Today’s dish is a veritable symphony of autumn flavors and colors, in which the chestnut is the undisputed star: chestnut panna cotta, chestnut cremeux, salted caramel, meringue, cocoa cookie, chestnut ice cream, and chestnut cracker!
Today I am not just giving you the recipe for each component you see in the dish, but I also want to dwell on the choices of shapes, colors and flavors that make up the dish and leave you with some pointers on both the plating and the choice of flavors and their respective quantities in search of the dish’s balance.
In the following video from my youtube channel, I reveal a few tricks for a successful dish: from the “spikes” of the creamy parts of the dish, to the quenelle, to the placement of crackers to give verticality to the dish
Choice of shapes
Chestnut panna cotta is definitely the main protagonist, served with an eye-catching spiral pattern in the center of the plate. Alongside this, we find chestnut crackers that add height and a crunchy texture to the dish, along with ice cream that can offer a contrast in temperature and texture. Chestnut cremeux and salted caramel add softness and depth to the dish.
Choice of flavors
The flavor pairings are well thought out. Chestnuts have a naturally sweet and earthy taste that pairs well with the richness of salted caramel, creating a balance of sweet and salty that is very popular in contemporary desserts. The meringue adds an airy, light sweetness, while the cocoa cookie provides an intense flavor base and additional crunchy texture that contrasts nicely with the softer elements of the dessert.
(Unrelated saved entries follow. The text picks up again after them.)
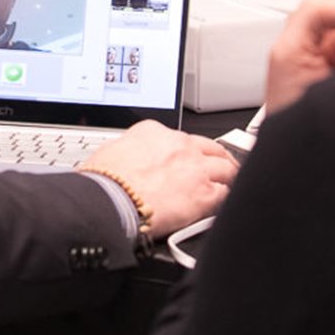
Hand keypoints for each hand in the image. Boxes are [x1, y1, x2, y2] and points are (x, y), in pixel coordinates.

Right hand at [81, 120, 237, 237]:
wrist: (109, 200)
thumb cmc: (104, 181)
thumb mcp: (110, 152)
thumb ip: (127, 152)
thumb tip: (124, 160)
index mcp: (154, 131)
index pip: (181, 137)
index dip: (187, 150)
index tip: (188, 158)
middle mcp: (180, 145)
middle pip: (211, 147)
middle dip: (218, 157)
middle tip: (222, 165)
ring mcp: (195, 168)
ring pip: (226, 168)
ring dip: (229, 175)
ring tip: (231, 182)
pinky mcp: (204, 194)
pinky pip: (226, 194)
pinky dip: (226, 198)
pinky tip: (224, 203)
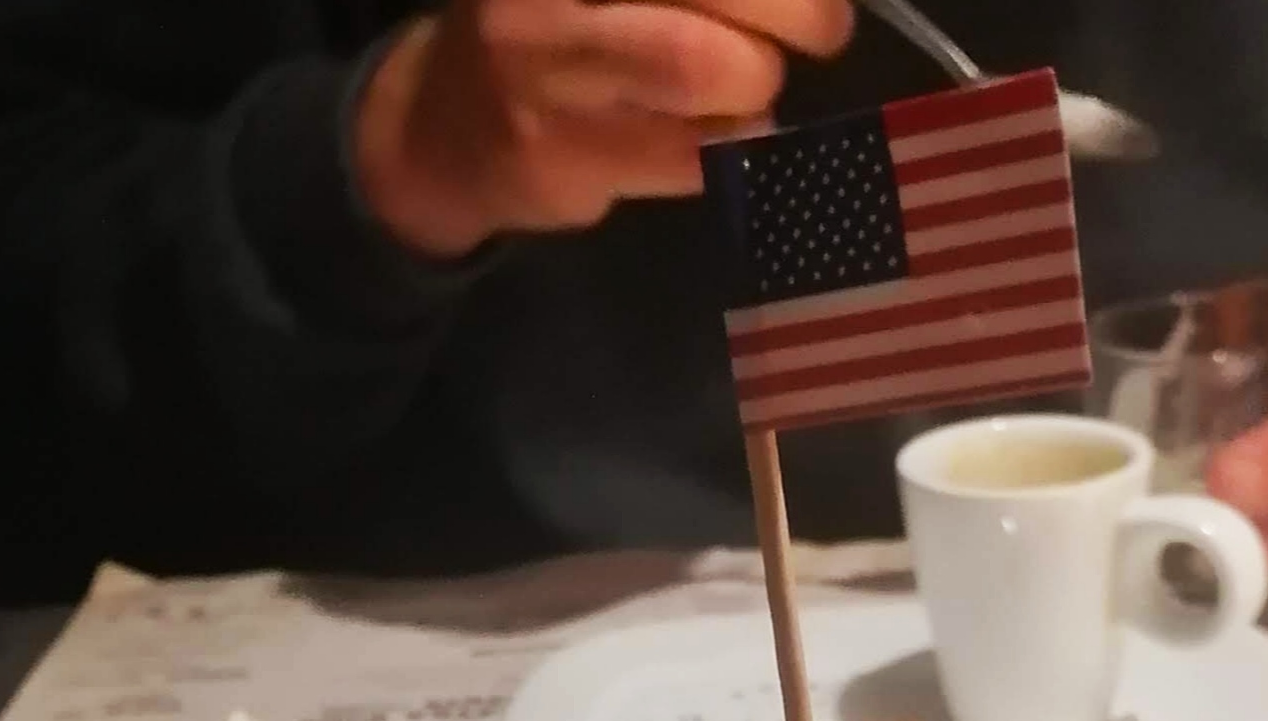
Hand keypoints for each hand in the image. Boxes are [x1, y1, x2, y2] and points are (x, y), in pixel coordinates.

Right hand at [356, 0, 854, 259]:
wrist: (443, 127)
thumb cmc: (549, 29)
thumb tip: (808, 4)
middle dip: (796, 11)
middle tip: (824, 30)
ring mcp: (550, 70)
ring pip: (700, 67)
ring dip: (758, 85)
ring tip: (757, 86)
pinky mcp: (564, 156)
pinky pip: (691, 154)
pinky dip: (733, 147)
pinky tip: (726, 136)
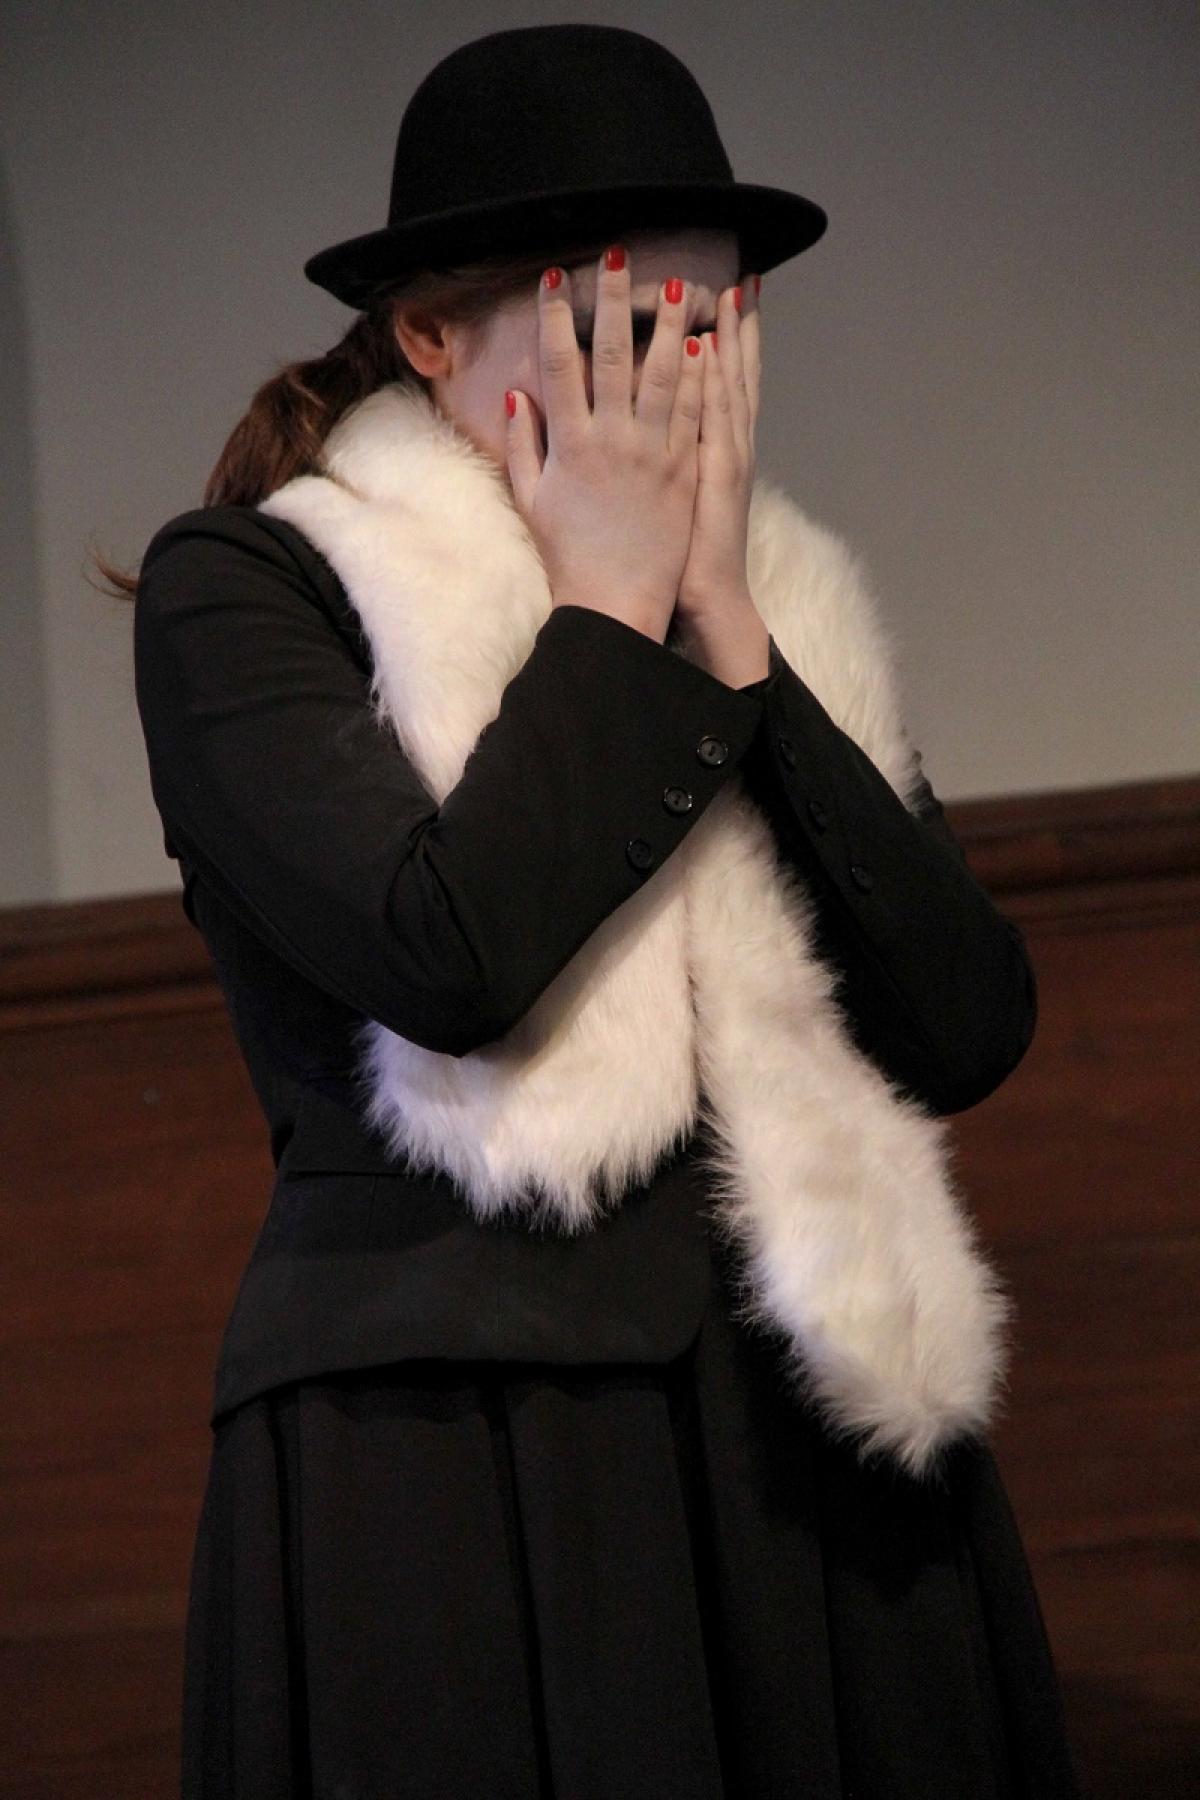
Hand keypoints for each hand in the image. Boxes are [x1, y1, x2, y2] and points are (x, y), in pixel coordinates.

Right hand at [504, 247, 705, 641]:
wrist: (615, 602)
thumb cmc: (570, 555)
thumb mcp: (532, 499)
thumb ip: (524, 444)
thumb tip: (517, 395)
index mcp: (570, 443)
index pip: (560, 362)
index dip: (556, 315)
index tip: (555, 276)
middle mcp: (613, 439)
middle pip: (615, 352)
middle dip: (616, 297)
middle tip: (619, 252)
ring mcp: (653, 452)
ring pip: (665, 373)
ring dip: (671, 324)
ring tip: (679, 285)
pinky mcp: (685, 470)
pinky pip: (694, 412)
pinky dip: (700, 374)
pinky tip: (705, 343)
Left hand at [674, 275, 760, 620]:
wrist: (710, 600)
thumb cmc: (685, 559)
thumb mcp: (679, 500)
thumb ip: (670, 458)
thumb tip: (653, 427)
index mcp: (716, 451)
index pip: (722, 386)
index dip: (727, 345)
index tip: (722, 302)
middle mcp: (728, 447)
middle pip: (735, 375)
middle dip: (739, 328)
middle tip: (740, 281)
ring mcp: (725, 458)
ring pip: (729, 387)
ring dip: (729, 338)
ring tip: (729, 294)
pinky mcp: (713, 475)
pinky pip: (711, 418)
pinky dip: (712, 381)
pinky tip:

The combination of textures-soft, crispy, creamy, airy-along with the variety of flavors creates a complex, multilayered dining experience.
Choice of colors
The golden color of the caramel and the natural tones of the chestnuts are complementary and harmonize well with the darker color of the cocoa cookie, creating an aesthetically pleasing dish that invites tasting.
Insights into food design, creative cooking & ice cream
If you’re interested in learning more about food design, on #CucinaLiOnline (in Italian) you can learn the basics of the art of plating in the online course with Andrea Mattasoglio, or learn modern creative cooking techniques through seasonal creative cooking classes 😉
If you are only interested in recipes, however, there is a whole book (also available in English!) with over 150 professionally balanced ice cream recipes waiting for you: read more about the Gelato Project and how you can become part of the project by seeing your requests published in upcoming editions of the web’s most original ice cream ebook!
Ingredients (for 8 people)
Chestnut ice cream
- Find the recipe for chestnut ice cream here (in Italian).
- Find on my gronda profile the recipe for chestnut crackers
Chestnut panna cotta
- 100 g of whole cream
- 100 g of whole milk
- 125 g chestnut puree for vermicelles
- 1.5 sheets of gelatin
- 50 g of sugar
- 5 g water
- 50 g of whole cream
- 45 g of butter
- 1.5 g of salt
- 100 g of cocoa cookies (Batticuore)
- 20 g butter
- 100 g chestnut puree for vermicelles
For the panna cotta
Soak the gelatin in cold water for a few minutes.
Meanwhile, heat cream and milk in a saucepan. Add the squeezed gelatin around 80°C and stir until dissolved. Remove from heat and whisk in chestnut puree.
Distribute into spiral molds (I used Silikomart “tourbillon 28” ones) and place in freezer.
For the salted caramel
Caramelise the sugar with a drop of water without touching it.
Meanwhile, heat the cream and add it to the caramelized sugar a little at a time, stirring well until the caramel is smooth again. Remove from heat, add butter and salt, and stir well.
Pour into a sac à poche and allow to cool under running water, then refrigerate until serving.
Place puree for vermicelles in another sac à poche. For a better result, I made the puree at home using chestnuts, water, sugar, and cornstarch (same recipe used to make crackers, but without drying it, soon you find it on my Gronda profile)
For the “chocolate earth,” simply melt the butter and combine it with the crumbled cookie to make a shiny cocoa earth to use as a base for ice cream.
All that’s left is to plate following the directions in the video: unmold the panna cotta an hour or so before serving and place it on the plate.
Around the panna cotta add 3 teaspoons of crumbled meringue.
In the remaining holes around the panna cotta, we make 3 generous spikes with the chestnut cremeux, then 3 smaller spikes with the salted caramel (which is sweeter and stronger in taste).
Add a spoonful of cocoa earth and finally a quenelle of ice cream.
Two crackers to give verticality and dessert is ready!